** Opening Provided records block **

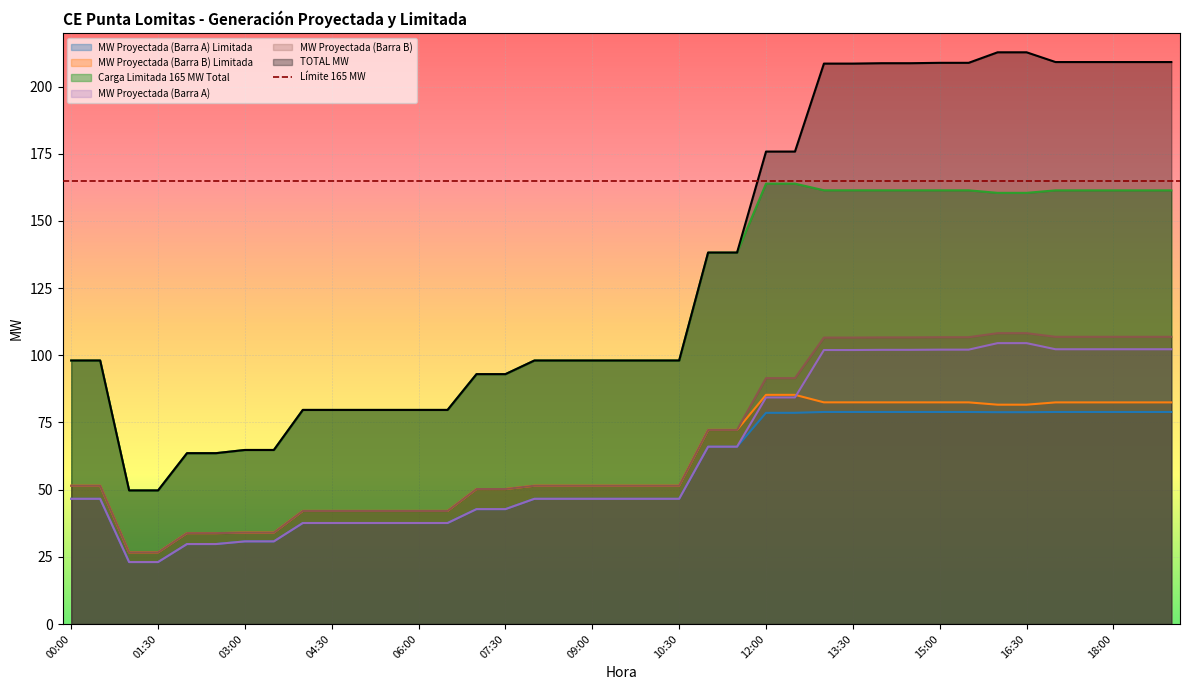

The Carga Limitada 165 MW Total series shows 161.4 at 17:30. True or false?

True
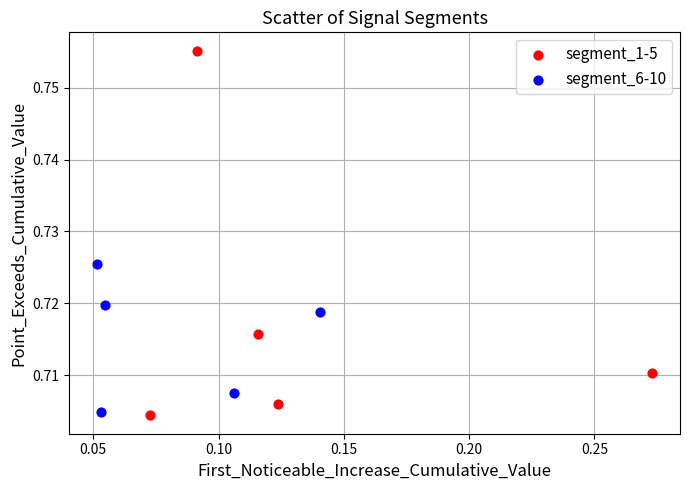

What are all the series names shown in the legend?

segment_1-5, segment_6-10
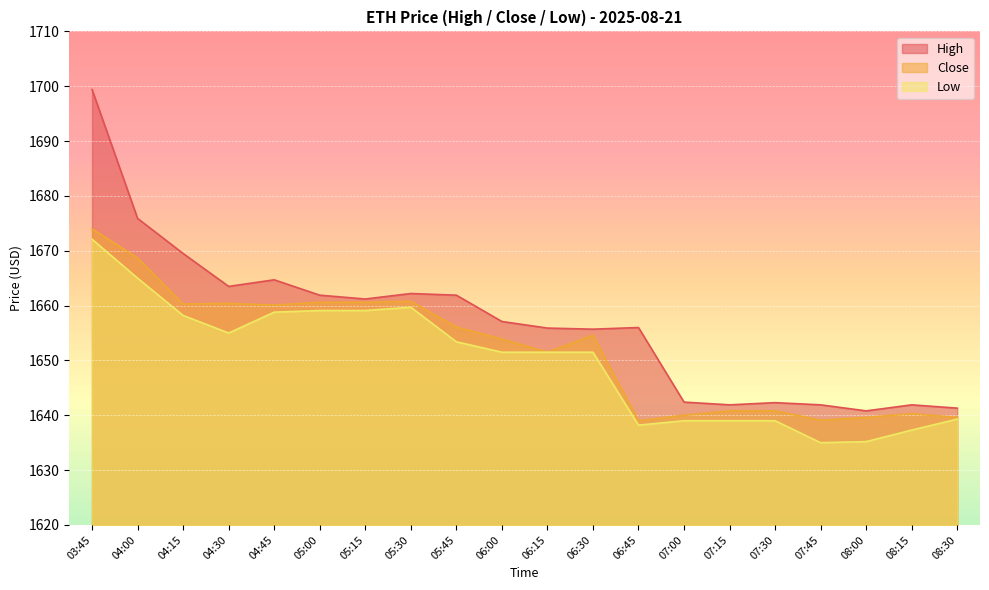

At which category is the sum across all series the highest?

03:45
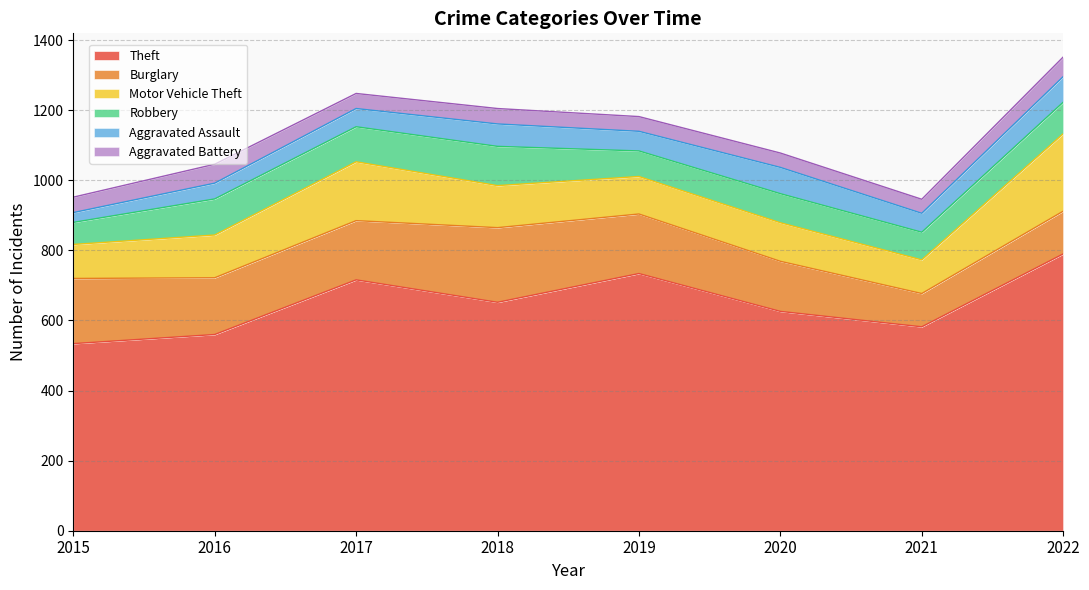

True or false: Motor Vehicle Theft and Theft intersect in this chart.

False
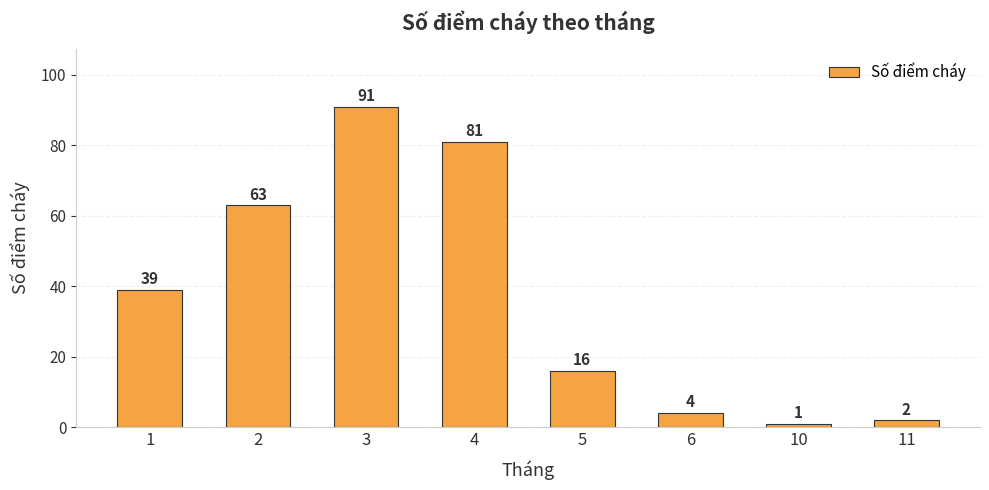

Reading right to left, list all the values displayed in this chart.

2	1	4	16	81	91	63	39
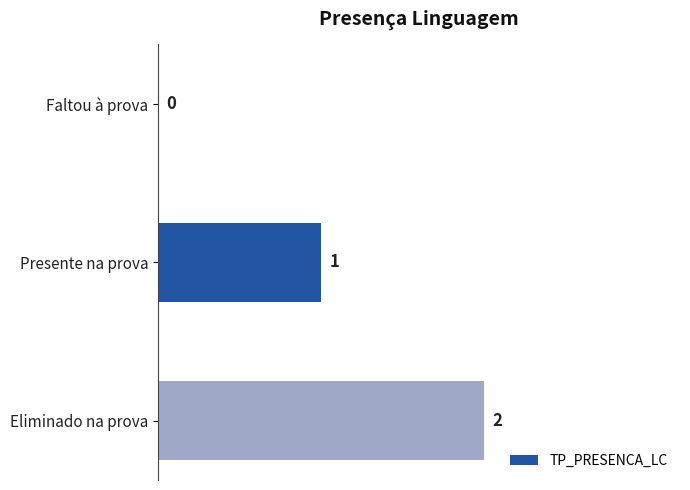

How many positive values are there?

2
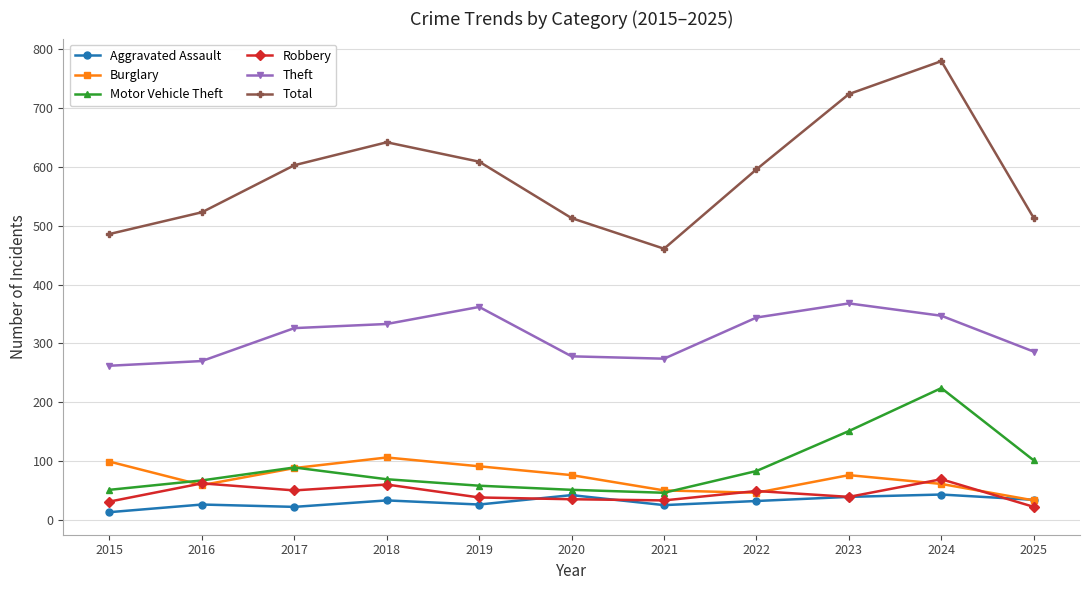

Is it true that Aggravated Assault equals 13 at 2015?

True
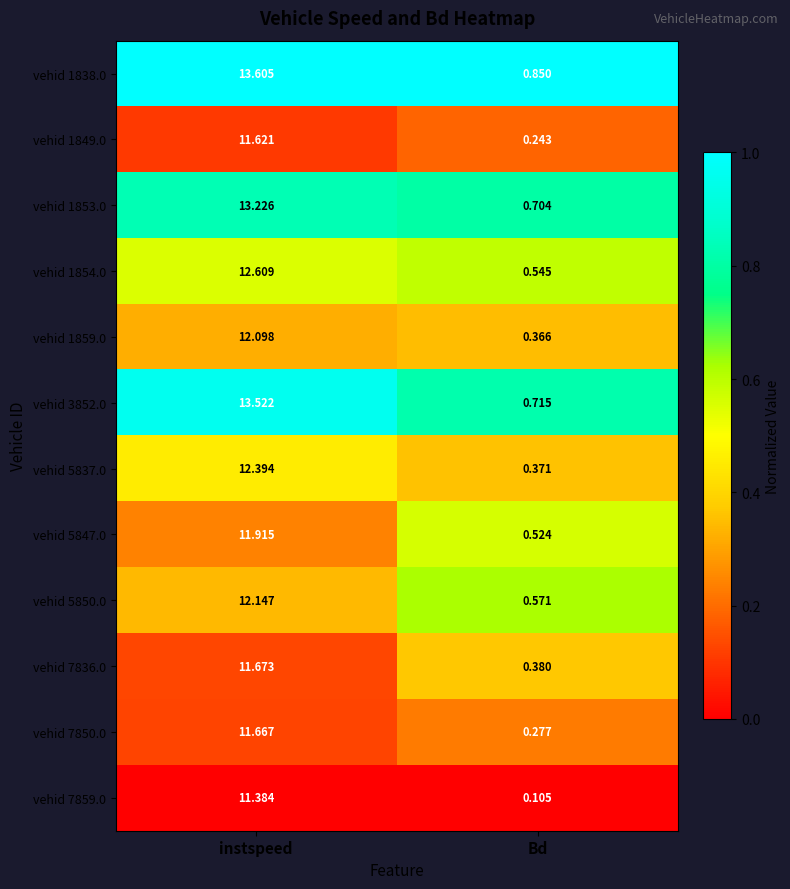

What is the total value across all series at Bd?

5.7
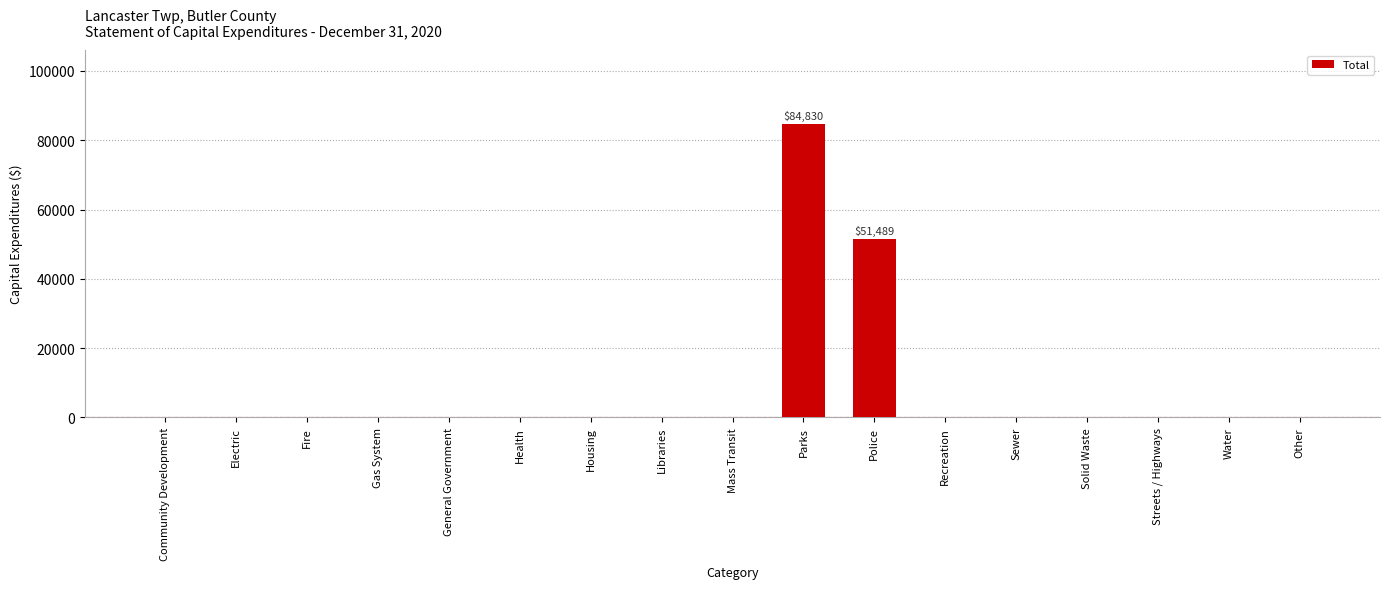

Count the number of values greater than 0.

2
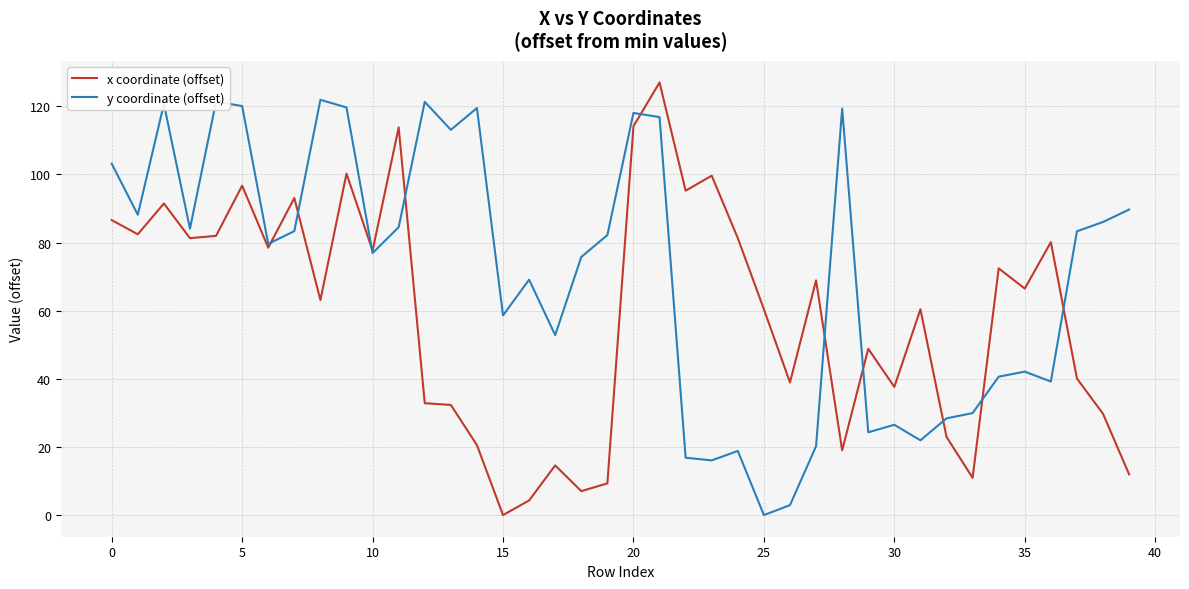

Which series has the largest total across all categories?

y coordinate (offset)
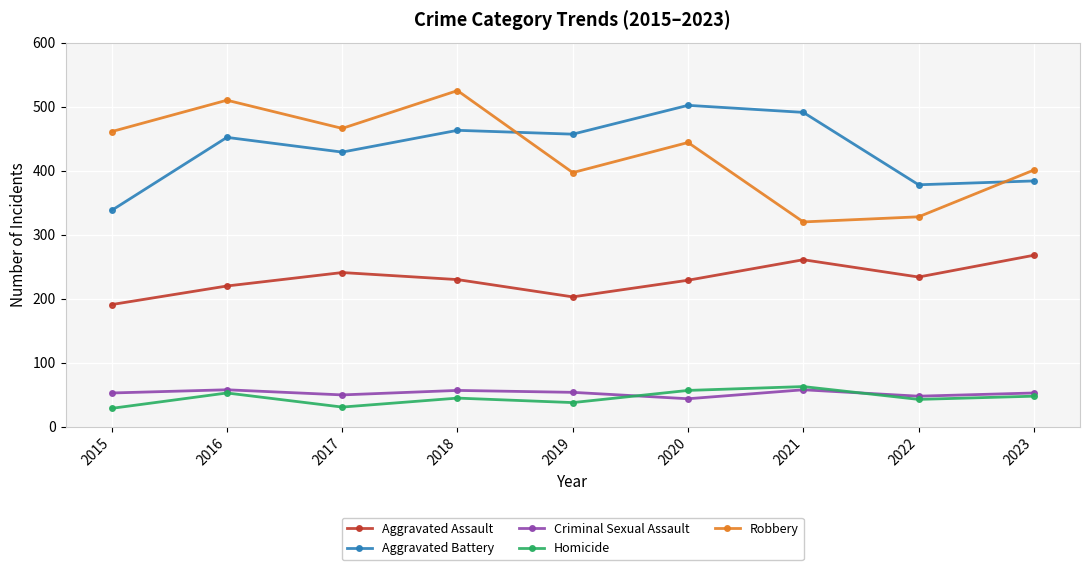

What is the spread (max minus min) of values at 2019?

419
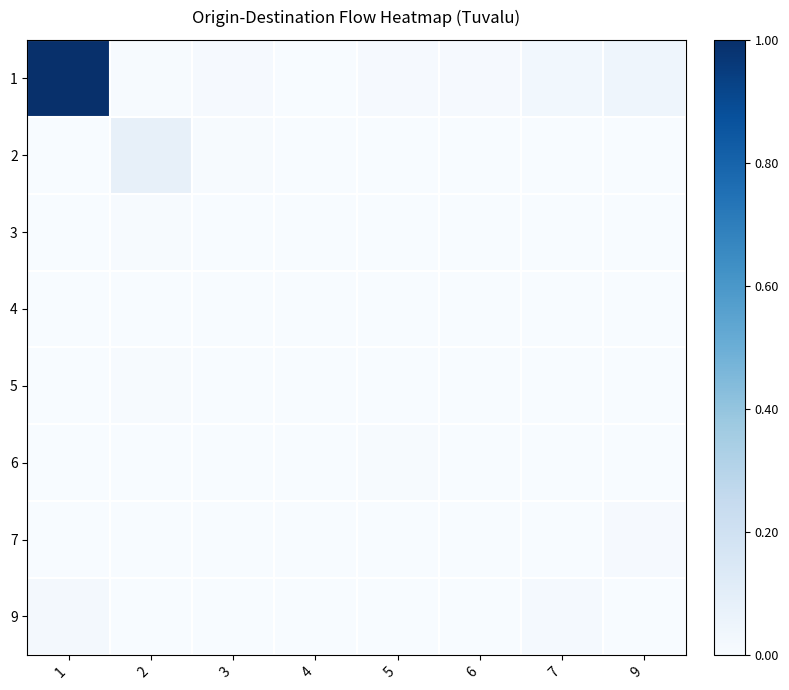

At which category is the sum across all series the highest?

1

** Closing Provided records block **

Output the lines from the one containing "Which series has" through the end of the material, inclusive, as a JSON list of strings with one string per line, leaving out blank lines and the pictures.

* [Result below]
[
  "Which series has the largest total across all categories?",
  "y coordinate (offset)",
  "What is the spread (max minus min) of values at 2019?",
  "419",
  "At which category is the sum across all series the highest?",
  "1"
]